Advantages of This Design
This architecture is primarily intended to show how the cloud provides enables you to easily establish an application in multiple regions, similar to multiple data centers. So what’s unique about the cloud? You can take the entire stack in Region A and copy it to Region B with a few clicks in your cloud console. Of course you’d have some networks to reconfigure, but in most ways the environment is identical. Auto-scale groups work off the same images, so the operational overhead of supporting multiple cloud regions is drastically lower than operating across multiple data centers.

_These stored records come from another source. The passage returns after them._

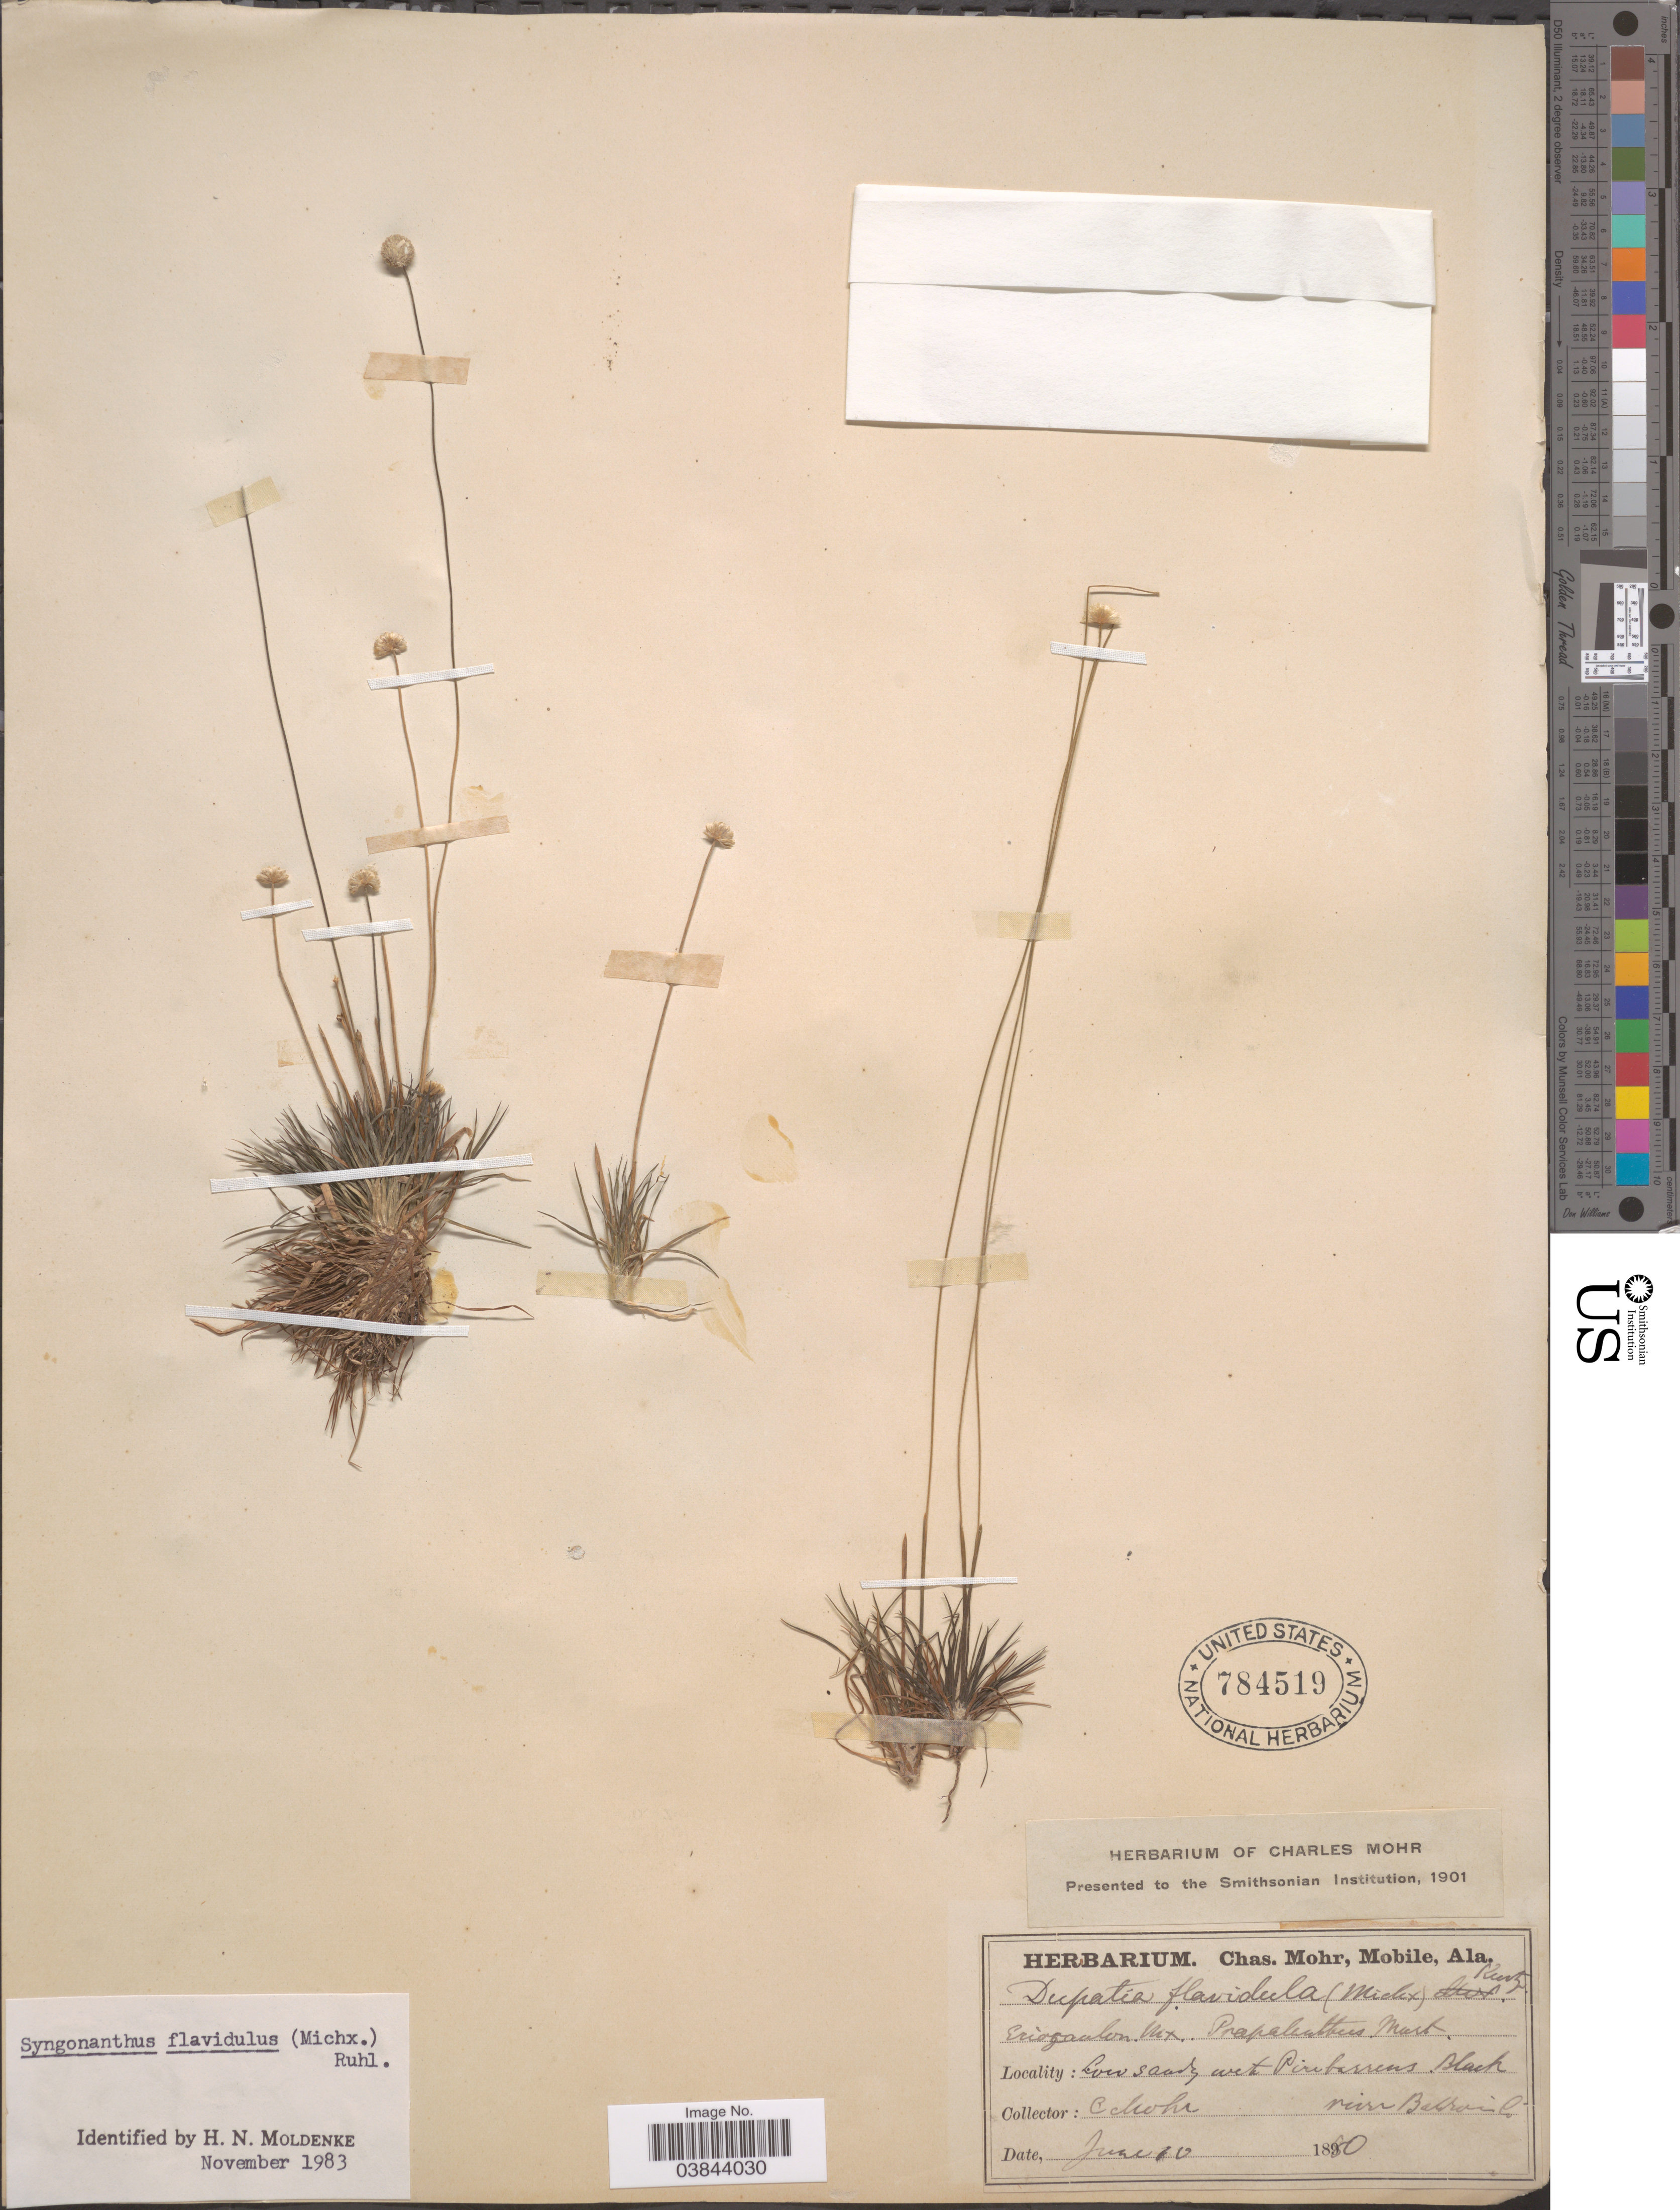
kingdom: Plantae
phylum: Tracheophyta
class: Liliopsida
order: Poales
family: Eriocaulaceae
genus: Syngonanthus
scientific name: Syngonanthus flavidulus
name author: (Michx.) Ruhland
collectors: Mohr, C. T. (herbarium)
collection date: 1880-06-10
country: United States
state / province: Alabama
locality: Low sandy wet Pinebarrens. Black river Baldwin Co.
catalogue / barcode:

There are also significant availability advantages. In case a region goes down, the DNS service will detect that automatically and route all new incoming sessions to the available region. Existing sessions in the region will be lost, so there is some collateral damage, but that happens any time you lose a data center. Those sessions can be re-established to the available region. When the region recovers DNS will automatically start sending new sessions to it. This is all transparent to the application and users.
You can also provide a central spot for both static files and logs by using cross-region replication. This capability is currently specific to Amazon Web Services, but we expect it to be a critical feature on all cloud infrastructure platforms at some point. As is increasingly the case in the cloud, services which previously required extreme planning and/or additional products to manage, are now built-in platform features.
That’s a good note on which to wrap up this quick series. The cloud provides many capabilities that enable you to deploy applications significantly more securely and reliably than rolling them out in your own datacenter. Of course there will be resistance to the new way of thinking – there always is. But you can combat this resistance by using information like the suggestions in this series (and in our other blog posts and reference architectures) to highlight the obvious advantages of these new technologies.